February 2, 2005 (Wed)

permanent linkNPR had a story about the release of the final volume of Christopher Alexander's Nature of Order. There's also an audio feed of the interview available.

permanent linkThe AMS published “Foolproof: A Sampling of Mathematical Folk Humor” (PDF) by Paul Renteln and Alan Dundes, collecting and analyizing a body of jokes and other folklore associated with the mathematics profession. Some of these are way, way beyond me (to be fair, some of them are beyond some of the mathematicians in the department, too—some of them are quite discipline specific), but many of them are flat out hilarious, especially the longer stories featuring mathematicians, physicists, and engineers, one of which I will excerpt for you here:

A mathematician, a physicist, and an engineer were traveling through Scotland when they saw a black sheep through the window of the train.

“Aha,” says the engineer, “I see that Scottish sheep are black.”

“Hmm,” says the physicist, “You mean that some Scottish sheep are black.”

“No,” says the mathematician, “All we know is that there is at least one sheep in Scotland, and that at least one side of that one sheep is black!”

February 21, 2005 (Mon)

permanent linkI spent most of Sunday cleaning up my Debian development machine. Most of that time was spent going through the 45,000 (seriously) messages in my spam folder to make sure that there wasn't any real mail that had gotten swept up by the filters.

There was, of course, most of it probably due to my having accidentally blacklisted a message or two when I was looking through my inbox a couple of hours after I should have been asleep.

I was impressed by how well “real mail” stands out from spam, especially if you sort the mail by subject. In the end, I used pick to pull out the messages I could identify as having been sent to a list (about 10%), picked out all the good mail I could still find by hand, then went through the 4500 list messages to get rid of the spam there, cleaned the legit mail of its SpamAssassin labelling, and ran it all back through procmail to get it into the folders it should have ended up in.
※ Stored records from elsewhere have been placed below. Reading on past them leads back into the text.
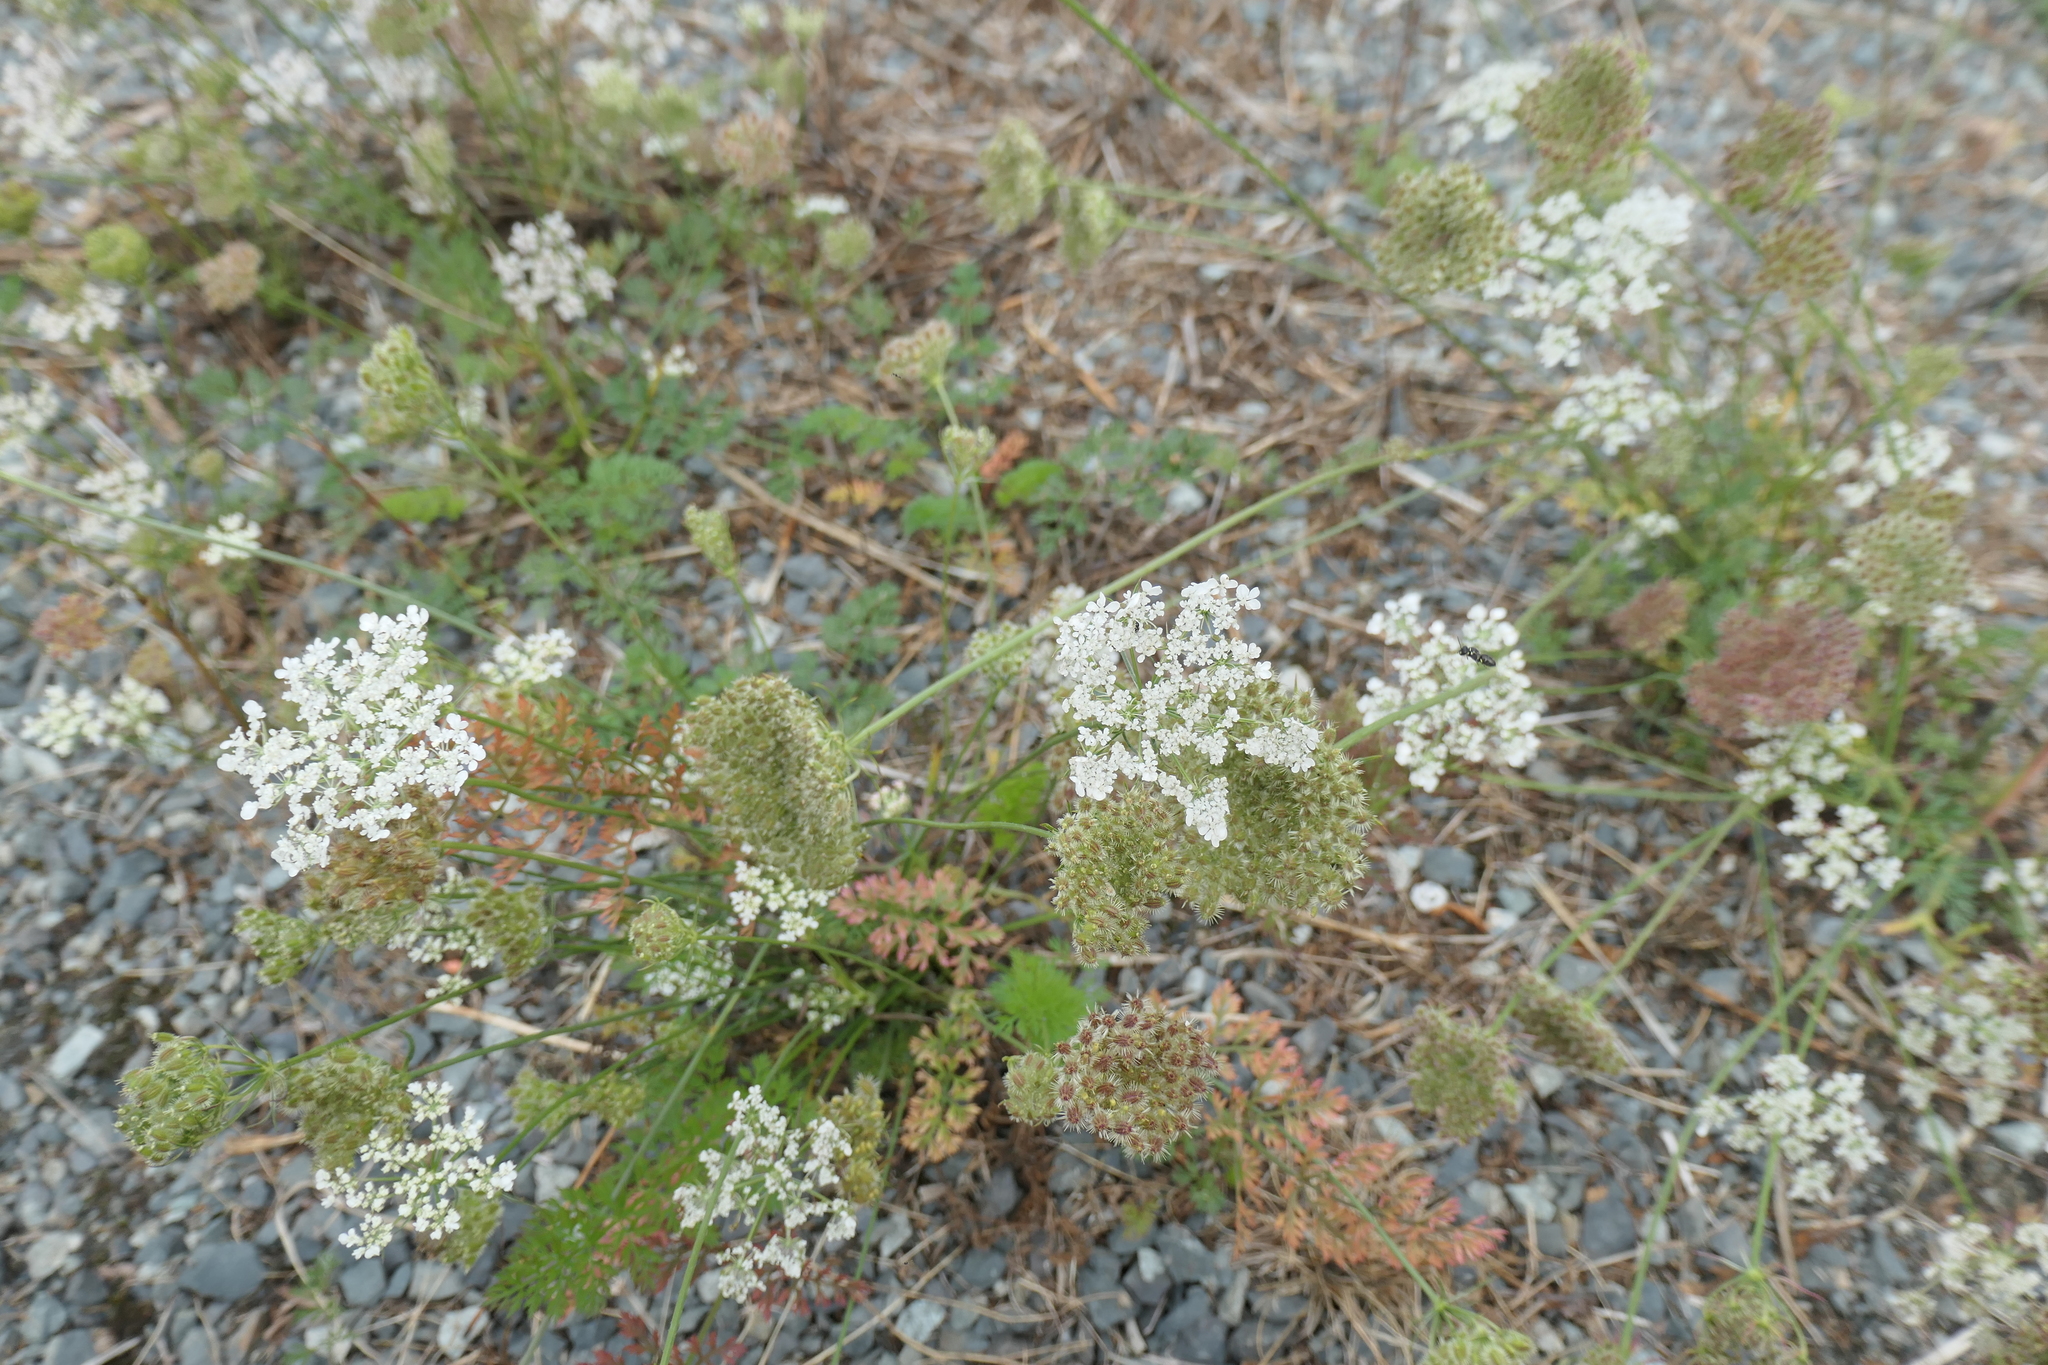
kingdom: Plantae
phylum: Tracheophyta
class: Magnoliopsida
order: Apiales
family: Apiaceae
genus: Daucus
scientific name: Daucus carota
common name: Wild carrot
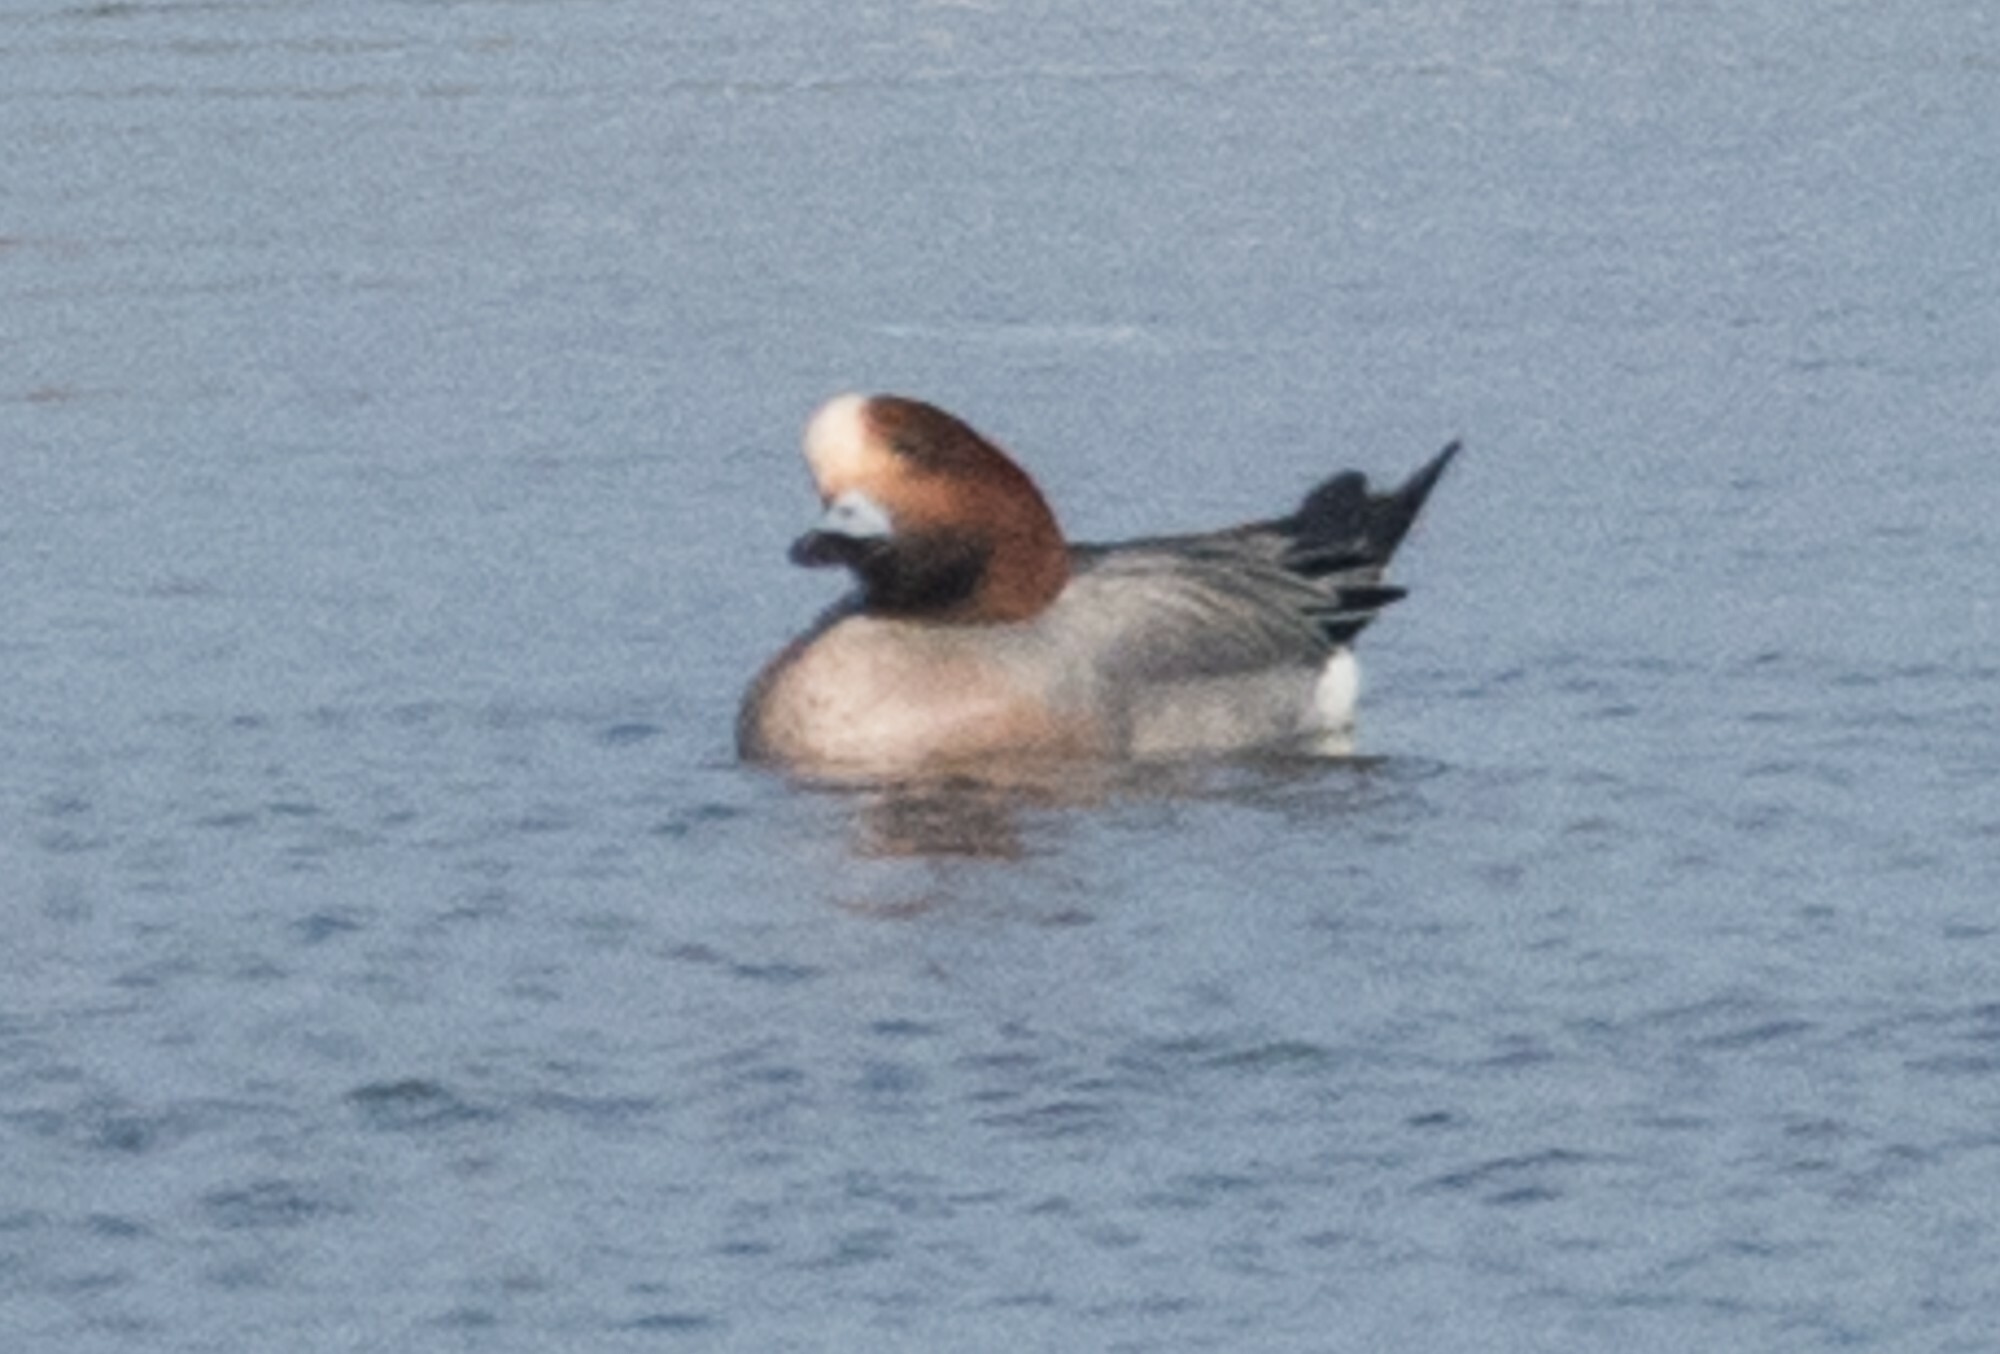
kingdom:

Overall, I think that the blacklisting functionality isn't very useful—most of the spam I get is presumably from random machines using other people's addresses (that's certainly true for most of the spam I get that purports to be from other Debian developers). I haven't taken a look at the code in mh-e to see how it's implemented and see if it's possible to turn off the blacklisting. In the meantime, I just go and manually delete the blacklisted addresses from my configuration file.

Spam sucks. It's times like last night that I think that disembowling spammers is maybe just a little too humane.

February 22, 2005 (Tue)

permanent linkI'm struck by the fact that so many articles and books about free and open-source software waste several paragraphs or entire chapters on building the programs from source. Generally speaking, I'd say that if you can't figure out how to build a program from source, you shouldn't be building it—you should be installing a package from some reliable source (maybe even from upstream, as many upstream developers now provide packages or links to packages built by others).

Even if you grok the building-from-source thing, you should still probably be building a package rather than just compiling and installing, as packages are way easier to manage, and, perhaps more importantly, remove.

There are still a handful of things I build and install without packaging (for example, CVS GNU Emacs), but anything that I'm planning to use long-term, or deploying on more than one machine, I package.